Featured

Connect your Jupyter Notebook to the BigQuery

Hi,

This is Jing, a data analyst with great passion for data science and big data technology. This blog gonna to show you how to connect your Jupyter Notebook to the BigQuery by using a service account.

Screen Shot 2018-11-27 at 12.57.17

Prerequisite

Before we start, I assume you already have Jupyter Notebook installed on you computer and have a project on the google cloud platform with data saved in BigQuery.

In this blog, I created a project called “helloworld”, with a dataset called “example_dataset” in the my BigQuery. I am going to show you how to get the data from BigQuery on the google cloud from my Jupyter Notebook on my local computer, MAC to be more specific.

Let’s begin

  • Step 0: Enable BigQuery API on the Google Cloud Platform Console

Search for the BigQuery API by using the search function on the Google Cloud Platform console and enable it. You should see something like this after you enabled it:

Screen Shot 2018-11-26 at 16.52.28
  • Step 1 : Get a service account key for the BigQuery in a Json File

The json file of service account key is used to authenticate your Jupyter Notebook on your local PC which will access the BigQuery later on.

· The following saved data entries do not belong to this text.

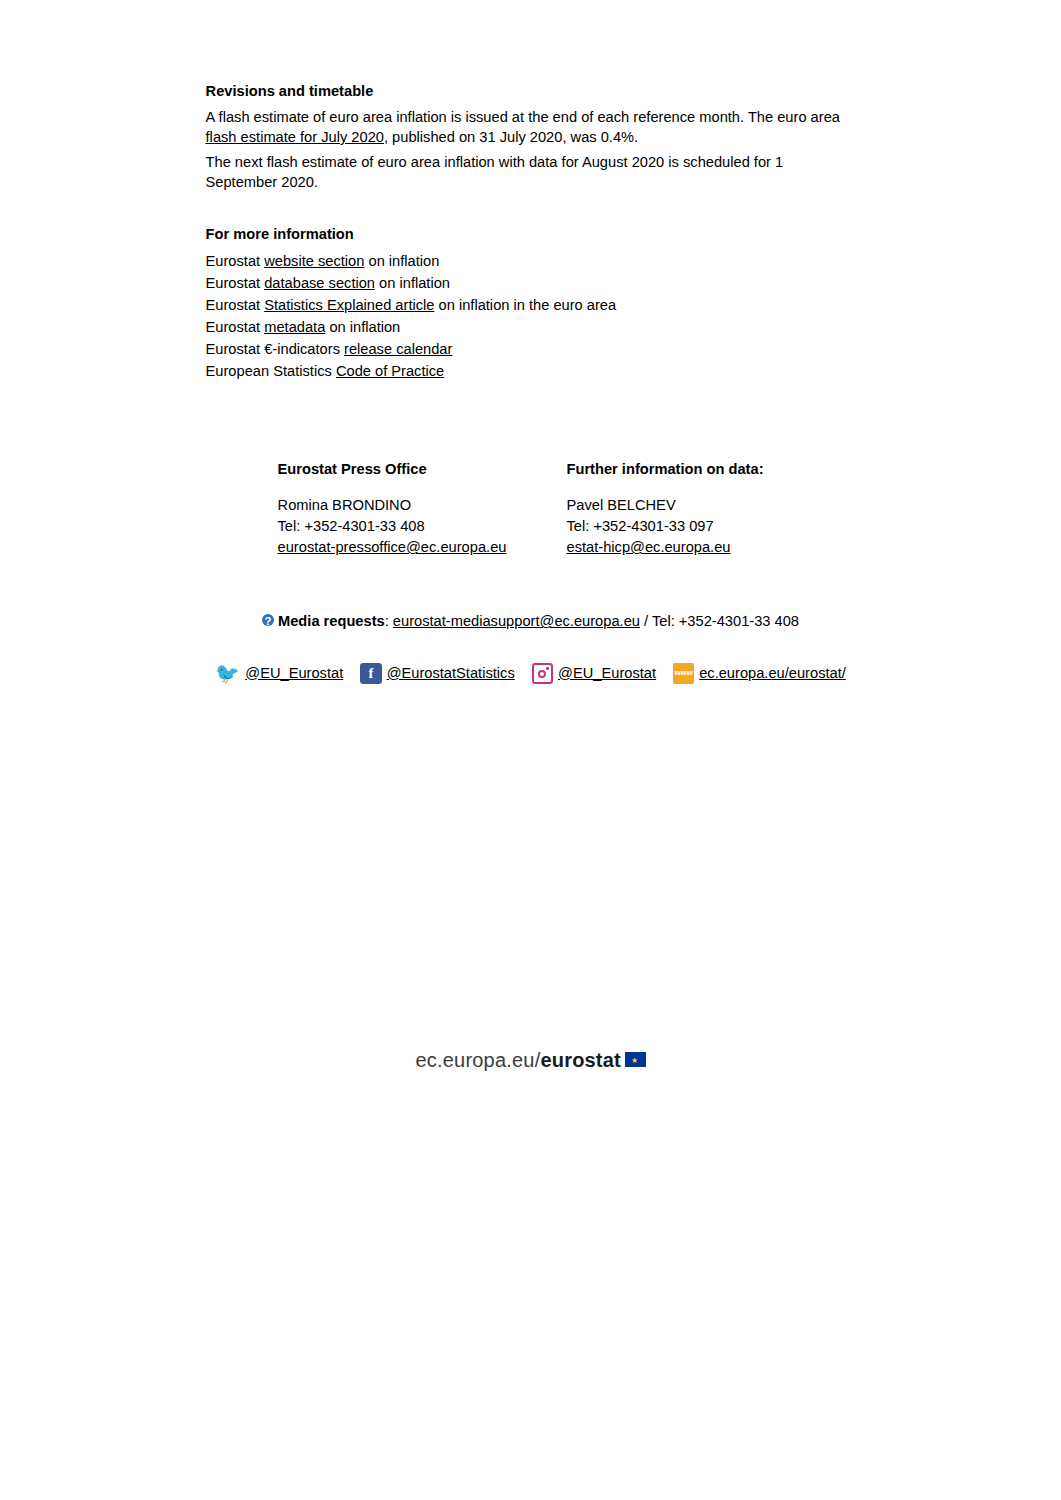Revisions and timetable
A flash estimate of euro area inflation is issued at the end of each reference month. The euro area flash estimate for July 2020, published on 31 July 2020, was 0.4%.
The next flash estimate of euro area inflation with data for August 2020 is scheduled for 1 September 2020.
For more information
Eurostat website section on inflation
Eurostat database section on inflation
Eurostat Statistics Explained article on inflation in the euro area
Eurostat metadata on inflation
Eurostat €-indicators release calendar
European Statistics Code of Practice
Eurostat Press Office
Romina BRONDINO
Tel: +352-4301-33 408
eurostat-pressoffice@ec.europa.eu
Further information on data:
Pavel BELCHEV
Tel: +352-4301-33 097
estat-hicp@ec.europa.eu
?Media requests: eurostat-mediasupport@ec.europa.eu / Tel: +352-4301-33 408
🐦@EU_Eurostat f@EurostatStatistics @EU_Eurostat www ec.europa.eu/eurostat/
ec.europa.eu/eurostat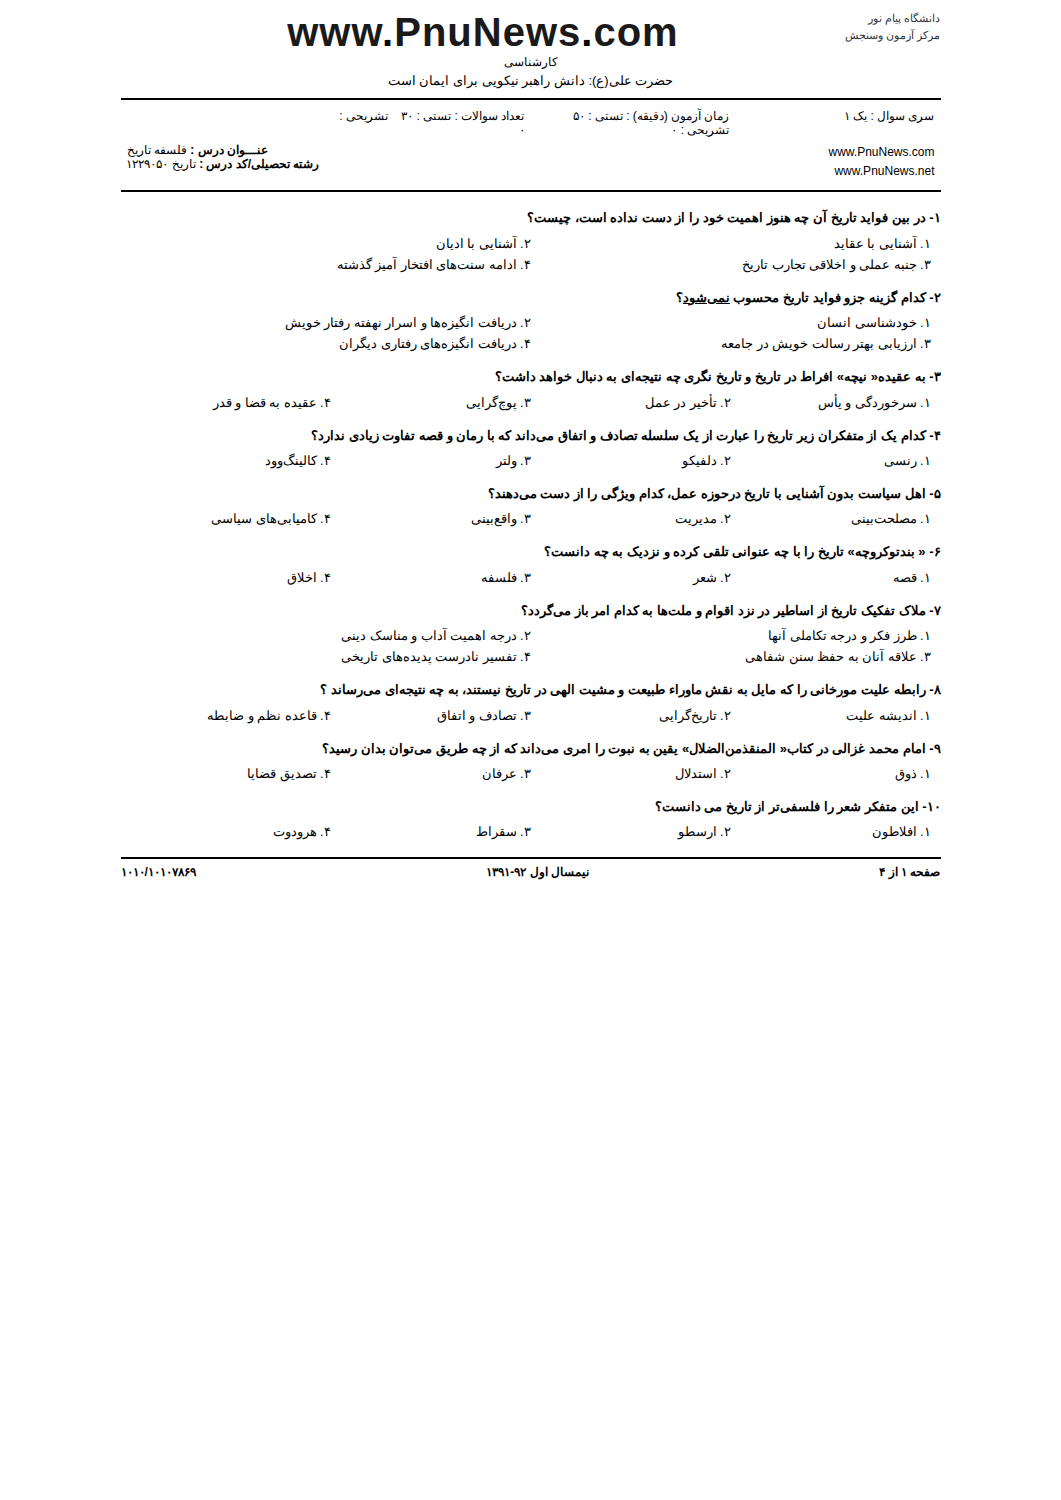دانشگاه پیام نور
مرکز آزمون وسنجش
www. PnuNews. com
کارشناسی
حضرت علی(ع): دانش راهبر نیکویی برای ایمان است
| سری سوال : یک ۱ | زمان آزمون (دقیقه) : تستی : ۵۰ تشریحی : ۰ | تعداد سوالات : تستی : ۳۰ تشریحی : ۰ | |
| www.PnuNews.com www.PnuNews.net | | عنـــوان درس : فلسفه تاریخ رشته تحصیلی/کد درس : تاریخ ۱۲۲۹۰۵۰ |
۱- در بین فواید تاریخ آن چه هنوز اهمیت خود را از دست نداده است، چیست؟
۱. آشنایی با عقاید
۲. آشنایی با ادیان
۳. جنبه عملی و اخلاقی تجارب تاریخ
۴. ادامه سنت‌های افتخار آمیز گذشته
۲- کدام گزینه جزو فواید تاریخ محسوب نمی‌شود؟
۱. خودشناسی انسان
۲. دریافت انگیزه‌ها و اسرار نهفته رفتار خویش
۳. ارزیابی بهتر رسالت خویش در جامعه
۴. دریافت انگیزه‌های رفتاری دیگران
۳- به عقیده« نیچه» افراط در تاریخ و تاریخ نگری چه نتیجه‌ای به دنبال خواهد داشت؟
۱. سرخوردگی و یأس
۲. تأخیر در عمل
۳. پوچ‌گرایی
۴. عقیده به قضا و قدر
۴- کدام یک از متفکران زیر تاریخ را عبارت از یک سلسله تصادف و اتفاق می‌داند که با رمان و قصه تفاوت زیادی ندارد؟
۱. رنسی
۲. دلفیکو
۳. ولتر
۴. کالینگ‌وود
۵- اهل سیاست بدون آشنایی با تاریخ درحوزه عمل، کدام ویژگی را از دست می‌دهند؟
۱. مصلحت‌بینی
۲. مدیریت
۳. واقع‌بینی
۴. کامیابی‌های سیاسی
۶- « بندتوکروچه» تاریخ را با چه عنوانی تلقی کرده و نزدیک به چه دانست؟
۱. قصه
۲. شعر
۳. فلسفه
۴. اخلاق
۷- ملاک تفکیک تاریخ از اساطیر در نزد اقوام و ملت‌ها به کدام امر باز می‌گردد؟
۱. طرز فکر و درجه تکاملی آنها
۲. درجه اهمیت آداب و مناسک دینی
۳. علاقه آنان به حفظ سنن شفاهی
۴. تفسیر نادرست پدیده‌های تاریخی
۸- رابطه علیت مورخانی را که مایل به نقش ماوراء طبیعت و مشیت الهی در تاریخ نیستند، به چه نتیجه‌ای می‌رساند ؟
۱. اندیشه علیت
۲. تاریخ‌گرایی
۳. تصادف و اتفاق
۴. قاعده نظم و ضابطه
۹- امام محمد غزالی در کتاب« المنقذمن‌الضلال» یقین به نبوت را امری می‌داند که از چه طریق می‌توان بدان رسید؟
۱. ذوق
۲. استدلال
۳. عرفان
۴. تصدیق قضایا
۱۰- این متفکر شعر را فلسفی‌تر از تاریخ می دانست؟
۱. افلاطون
۲. ارسطو
۳. سقراط
۴. هرودوت
صفحه ۱ از ۴
نیمسال اول ۹۲-۱۳۹۱
۱۰۱۰/۱۰۱۰۷۸۶۹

Go to GoogleCloudPlatform -> API&Services -> Credentials

Screen Shot 2018-11-26 at 11.25.49

Get a service account by Create Credentials -> Service Account key

Screen Shot 2018-11-26 at 11.26.48

Select account -> new service account, give a name to your new service account, here we name it as “bq-jupyternotebook”. To limit the permission of this service account, we choose “BigQuery Admin” as the role for this service account. We want full access of BigQuery, but only to BigQuery, not other google products in this project. As for detailed information about service account, please refer to Service Accounts in Google Cloud

Screen Shot 2018-11-26 at 17.54.50

Click on “Create”, then you get the key for this service account in a json file. Put this json file in a folder which you created for your project. In this blog, we put it in a “key” folder under a folder called “helloworld” and also renamed it as “helloworld-key.json”.

Screen Shot 2018-11-26 at 15.59.52
  • Step 2 : Install the Google BigQuery API Client Libraries for Python on your computer

The google BigQuery api client python libraries includes the functions you need to connect your Jupyter Notebook to the BigQuery.

Open you terminal -> type in the command below. More information about Google BigQuery API client library

pip install google-cloud-bigquery
  • Step 3 : Set the environment variable GOOGLE_APPLICATION_CREDENTIALS for your python script

Set the environment variable called “GOOGLE_APPLICATION_CREDENTIALS” for pointing your Notebook to your service account key which you just created in Step 1. This variable lets Google knows where to find your authentication credentials. Run this before you start your Jupyter Notebook every time.

Type in the command below in your terminal:

export GOOGLE_APPLICATION_CREDENTIALS="/Users/jinjing/Desktop/helloworld/key/helloworld-key.json"

Be careful with the path to the service account key json file, you need to specify the whole path. Look at the example:

Screen Shot 2018-11-26 at 11.37.31
  • Step 4 : Open your Jupyter Notebook, let’s get data from the BigQuery

Create a new Jupyter Notebook in your folder for your project, and look at the example code to see how it works. More examples for using Python Client for BigQuery

Screen Shot 2018-11-27 at 10.34.48

Congratulations! We are done here!

Now you should have successfully connected your Jupyter Notebook to the BigQuery and gotten some data! Enjoy your data analysis and have fun!

This is not something amazing, but hopefully will make your work a little bit easier! This is Jing, thanks for reading my blog! Feel free to commend and ask questions! I will get back to you as much as possible.